Other scene bonuses award you Shelter Points, the other score next to Food Points. It’s important that you keep those two scores balanced, because the higher one will be discarded at the end of the game and the player with the highest lower score wins. Your main source of Shelter Points are the caves around the edge of your board. Reach one of them by placing a tile so that one scene covers the cave and you score Shelter Points for it. But earning three Shelter Points as the bonus from a Camp scene is not bad, either. You can also earn Shelter Points when you take a Fire scene bonus and place a bear on an opponent’s board that will block the space it sits on until he spends his own Fire bonus to get rid of it. Why does giving a bear to another player earn Shelter Points for you? Probably because a bear in his territory isn’t in yours, so it makes your tribe safer.
Described above are not all the possible scene bonuses, but they should give you an impression that those things are very useful. Their only downside is that you have to take them the moment you place the tile, you can’t save them for later. That’s where the caves become really useful once more, securing one of those for your tribe lets you take the more rare cave bonus tokens. They do mostly the same as the scene bonuses, but you get to keep them for later and use them exactly when you need them.
The game ends when all tiles are gone from the draw pile and common pool, usually after 30-45 minutes. The winner is the player who’s lower score is the highest.
Sapiens was a game that surprised me in a good way. After reading the description, I had this idea of Dominoes with a theme glued on. But while the basic idea of having tiles with two halves that have to match other tiles is similar, Sapiens adds a nice amount of strategy over any Dominoes variant that I ever played. Unlike Dominoes, where you play tiles in a line, Sapiens gives you a two-dimensional grid to work with, and that gives you many opportunities to lock yourself out of places where you really wanted to place a tile. Planning a few steps ahead is important to prevent that, and that extends to picking your tiles from the common pool.
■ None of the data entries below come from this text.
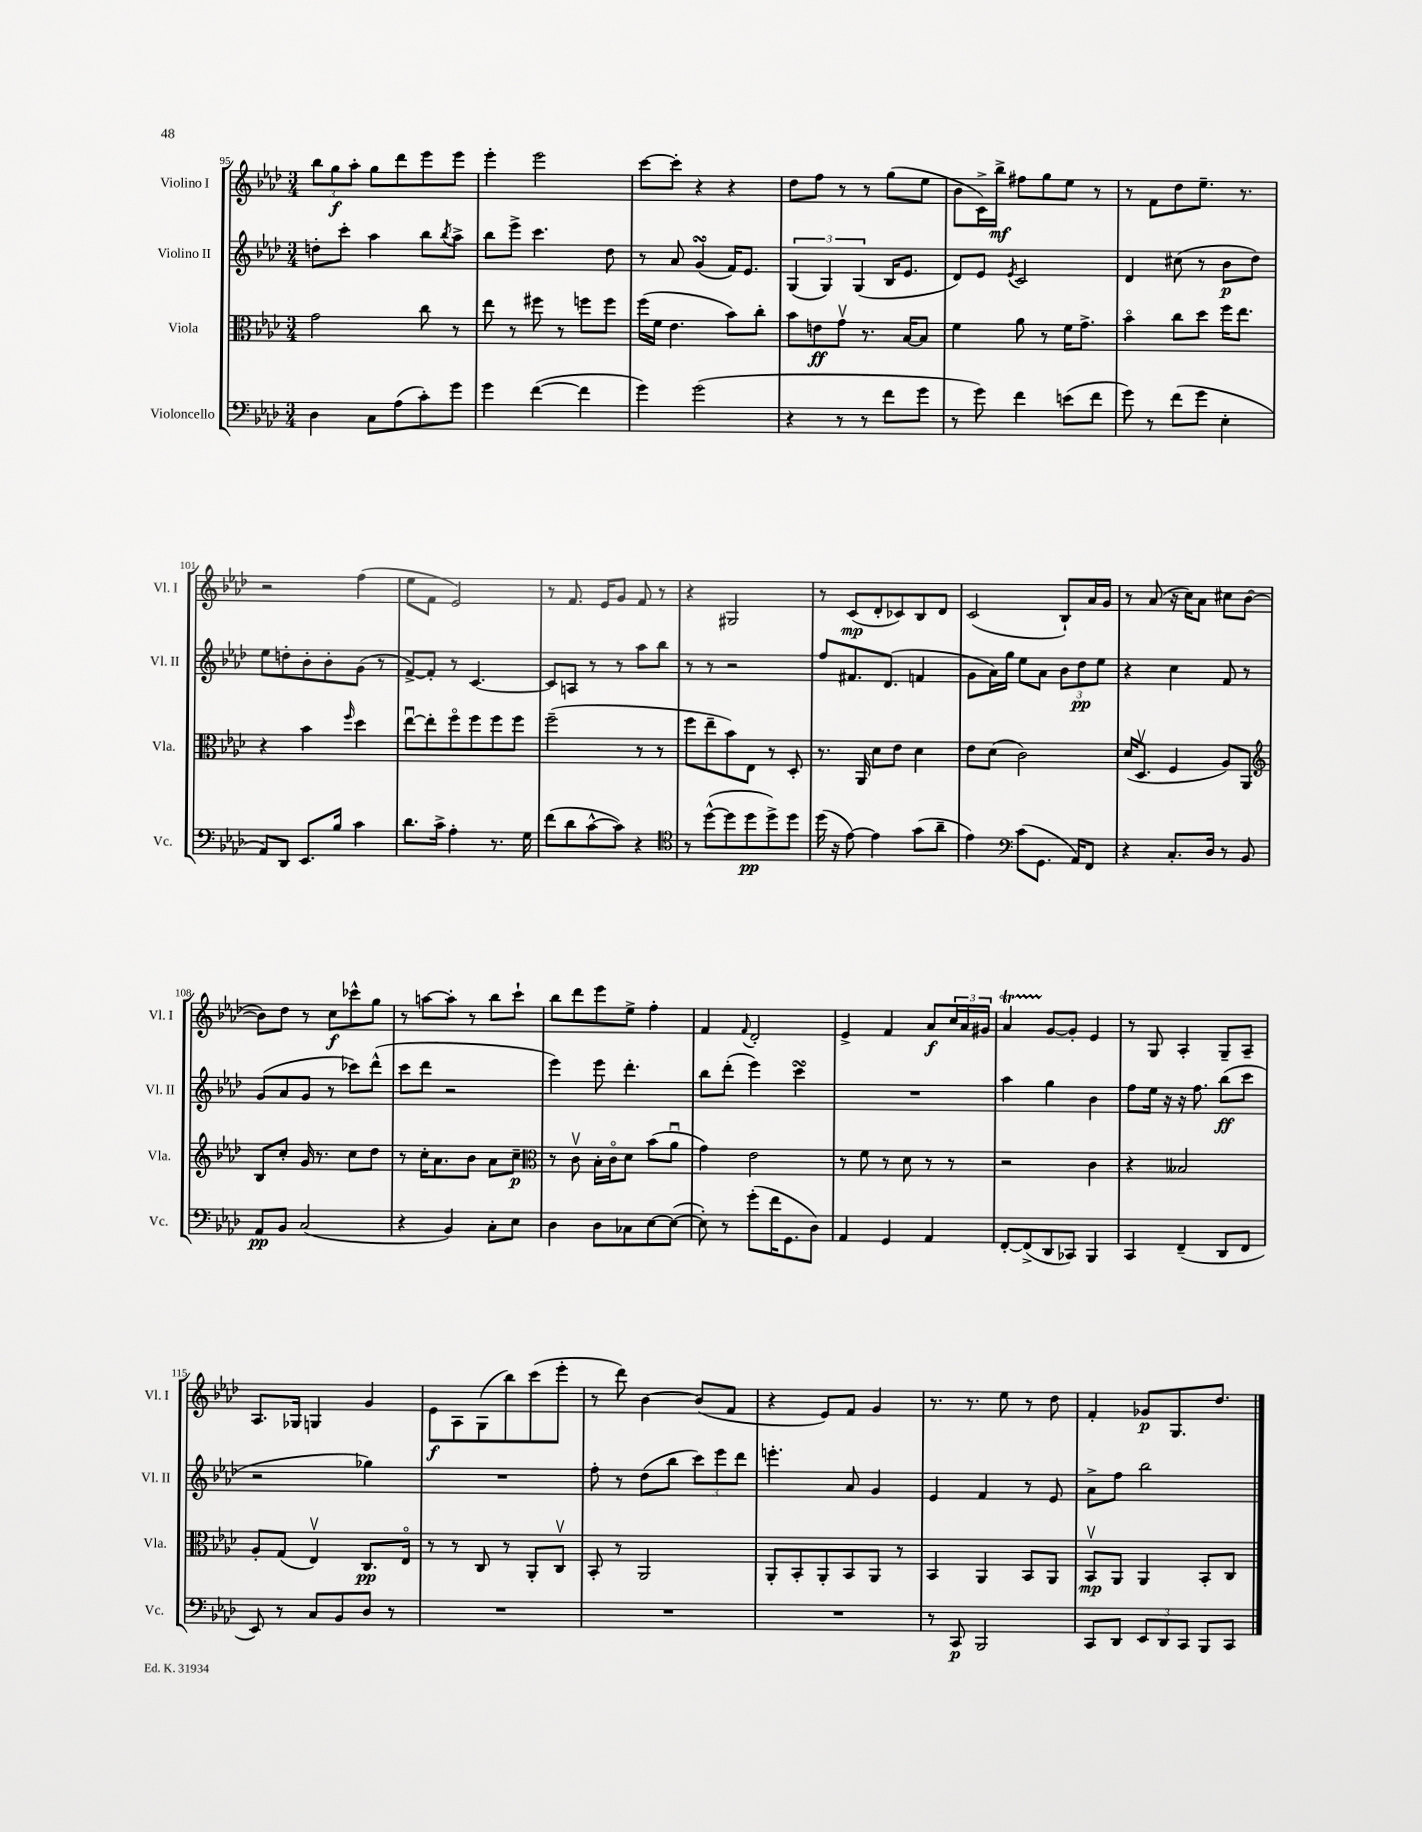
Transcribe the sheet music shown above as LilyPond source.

<<
\new StaffGroup <<
\new Staff = "s0" \with { instrumentName = "Violino I" shortInstrumentName = "Vl. I" } {
    \clef treble \key aes \major \numericTimeSignature \time 3/4
    \tuplet 3/2 { bes''8 g''8\f aes''8-. } g''8 des'''8 ees'''8 ees'''8 |
    ees'''4-. ees'''2 |
    c'''8~ c'''8-. r4 r4 |
    des''8 f''8 r8 r8 g''8( ees''8 |
    bes'8 c'16->) bes''16->\mf fis''8 g''8 ees''8 r8 |
    r8 f'8 des''8 ees''8.-- r8. |
    r2 f''4( |
    ees''8 f'8 ees'2) |
    r8 f'8. ees'16 g'8 f'8 r8 |
    r4 gis2 |
    r8 c'8\mp( des'8-. ces'8) bes8 des'8 |
    c'2( bes8-!) aes'16 g'16 |
    r8 aes'8( r16 c''16) aes'8 cis''8 bes'8~( |
    bes'8) des''8 r8 c''8\f ces'''8-^ g''8 |
    r8 a''8~ a''8-. r8 bes''8 c'''8-! |
    bes''8 des'''8 ees'''8 ees''8-> f''4-. |
    f'4 \appoggiatura { f'8 } des'2-. |
    ees'4-> f'4 aes'8\f \tuplet 3/2 { c''16 aes'16 gis'16 } |
    aes'4\startTrillSpan g'8~\stopTrillSpan g'8-. ees'4 |
    r8 g8 aes4-. g8-- aes8-- |
    aes8. ges16 g4 g'4 |
    ees'8\f aes8 g8( bes''8) c'''8( ees'''8-. |
    r8 des'''8) bes'4~ bes'8( f'8 |
    r4 ees'8) f'8 g'4 |
    r8. r8. ees''8 r8 des''8 |
    f'4-. ges'8\p g8. des''8. \bar "|." |
}
\new Staff = "s1" \with { instrumentName = "Violino II" shortInstrumentName = "Vl. II" } {
    \clef treble \key aes \major \numericTimeSignature \time 3/4
    d''8-. c'''8-. aes''4 bes''8 \acciaccatura { bes''8 } aes''8-> |
    bes''8 ees'''8-> c'''4. des''8 |
    r8 aes'8 g'4\turn( f'16) ees'8. |
    \tuplet 3/2 { g4( g4) g4( } bes16 ees'8. |
    des'8) ees'8 \acciaccatura { ees'8 } c'2 |
    des'4 cis''8( r8 bes'8\p des''8) |
    ees''8 d''8-. bes'8-. bes'8-. g'8( r8 |
    f'8~->) f'8-. r8 c'4.~ |
    c'8 a8 r8 r8 aes''8 bes''8 |
    r8 r8 r2 |
    f''8 fis'8. des'8.( f'4 |
    g'8 aes'16) g''16 ees''8 aes'8 \tuplet 3/2 { bes'8 des''8\pp ees''8 } |
    r4 c''4 f'8 r8 |
    g'8( aes'8 g'8 r8 ces'''8) des'''8-^( |
    c'''8 des'''8 r2 |
    ees'''4) ees'''8 des'''4.-. |
    bes''8 des'''8-.( ees'''4) c'''4\turn |
    R2. |
    aes''4 g''4 bes'4 |
    f''8 ees''16 r16 r16 f''8. bes''8\ff( c'''8 |
    r2 ges''4) |
    R2. |
    f''8-. r8 des''8( bes''8 \tuplet 3/2 { c'''8) ees'''8 des'''8 } |
    e'''4.-. aes'8 g'4 |
    ees'4 f'4 r8 ees'8 |
    aes'8-> f''8 bes''2 \bar "|." |
}
\new Staff = "s2" \with { instrumentName = "Viola" shortInstrumentName = "Vla." } {
    \clef alto \key aes \major \numericTimeSignature \time 3/4
    g'2 c''8 r8 |
    ees''8 r8 fis''8 r8 f''8 f''8 |
    f''16( f'16 ees'4. bes'8) c''8-. |
    bes'8 e'8\ff g'8\upbow r8. bes16~ bes8 |
    f'4 aes'8 r8 f'16 g'8.-> |
    bes'4\flageolet c''8 des''8 f''16 ees''8. |
    r4 bes'4 \grace { f''16 } des''4 |
    ees''8~\downbow ees''8-. f''8\flageolet f''8 f''8 f''8 |
    f''2--( r8 r8 |
    f''8 ees''8-- bes'8) ees8 r8 des8-. |
    r8. aes,16 des'8 ees'8 des'4 |
    ees'8 des'8( c'2) |
    des'16( des8.\upbow f4 aes8) aes,8 |
    \clef treble bes8 c''8-. g'16 r8. c''8 des''8 |
    r8 c''16-. aes'8. bes'8 aes'8 c''8--\p |
    \clef alto r8 c'8\upbow bes16-. c'16\flageolet des'8 bes'8( aes'8\downbow |
    g'4) ees'2 |
    r8 f'8 r8 des'8 r8 r8 |
    r2 c'4 |
    r4 beses2 |
    aes8-. g8( ees4\upbow) c8.\pp ees16\flageolet |
    r8 r8 c8 r8 aes,8-. c8\upbow |
    bes,8-. r8 aes,2 |
    aes,8-. bes,8-. aes,8-. bes,8 aes,8 r8 |
    bes,4 aes,4 bes,8 aes,8 |
    bes,8\upbow\mp aes,8 aes,4 bes,8-. c8 \bar "|." |
}
\new Staff = "s3" \with { instrumentName = "Violoncello" shortInstrumentName = "Vc." } {
    \clef bass \key aes \major \numericTimeSignature \time 3/4
    des4 c8 aes8( c'8-.) g'8 |
    g'4 f'4~( f'4 |
    g'4) g'2( |
    r4 r8 r8 f'8 g'8 |
    r8 g'8) f'4 e'8( f'8 |
    g'8) r8 f'8( g'8 ees4-. |
    aes,8) des,8 ees,8. bes16 c'4 |
    des'8. c'16-> aes4-. r8. g16 |
    f'8( des'8 c'8~-^ c'8) r4 |
    \clef tenor r8 des''8~-^( des''8 des''8\pp des''8->) des''8 |
    des''16( r16 ees'8~) ees'4 g'8( aes'8-- |
    ees'4) \clef bass c'8( g,8. aes,16) f,8 |
    r4 c8.-. des16 r8 bes,8 |
    aes,8\pp bes,8 c2( |
    r4 bes,4) c8-. ees8 |
    des4 des8 ces8 ees8~ ees8~( |
    ees8-.) r8 g'8-.( f'16 g,8. des8) |
    aes,4 g,4 aes,4 |
    f,8~-. f,8->( des,8 ces,8) bes,,4 |
    c,4 f,4--( des,8 f,8 |
    ees,8) r8 c8 bes,8 des8 r8 |
    R2. |
    R2. |
    R2. |
    r8 c,8\p bes,,2 |
    c,8 des,8 \tuplet 3/2 { ees,8 des,8 c,8 } bes,,8 c,8 \bar "|." |
}
>>
>>
\layout { \context { \Score currentBarNumber = #95 } }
The second surprise was the amount of interaction in Sapiens. I can’t deny that play mostly happens on your own board, away from the other players, but the various scene bonuses offer a few options to mess with your opponents. The interaction is all negative, meaning all you can do is mess things up for your opponent, not do anything mutually beneficial. Usually, that’s something that would put me off a game, especially a family game, but Sapiens lets you choose how much you interact. If your group isn’t into messing up with each other, then you just use those bonuses less, the game is a bit less interactive, but it still works and is fun. If, on the other hand, you play with the kind of people that live to mess with each other, then Fights, Fires, and especially Water let you do that. It’s not immediately obvious, but Water is easily the nastiest of the bunch. Swapping out the one tile an opponent can use on their next turn against something they can not is what gets you thrown out of the family home on Thanksgiving before turkey is served. Just trust me on that.
Of course, even with all that, Sapiens is not a very interactive game. It strikes a good balance between puzzling out your own best solution and doing things to your opponents. It’s a light game, but with a satisfying amount of planning required. And did I mention it manages to make a Dominoes game look good? Because it does that, too.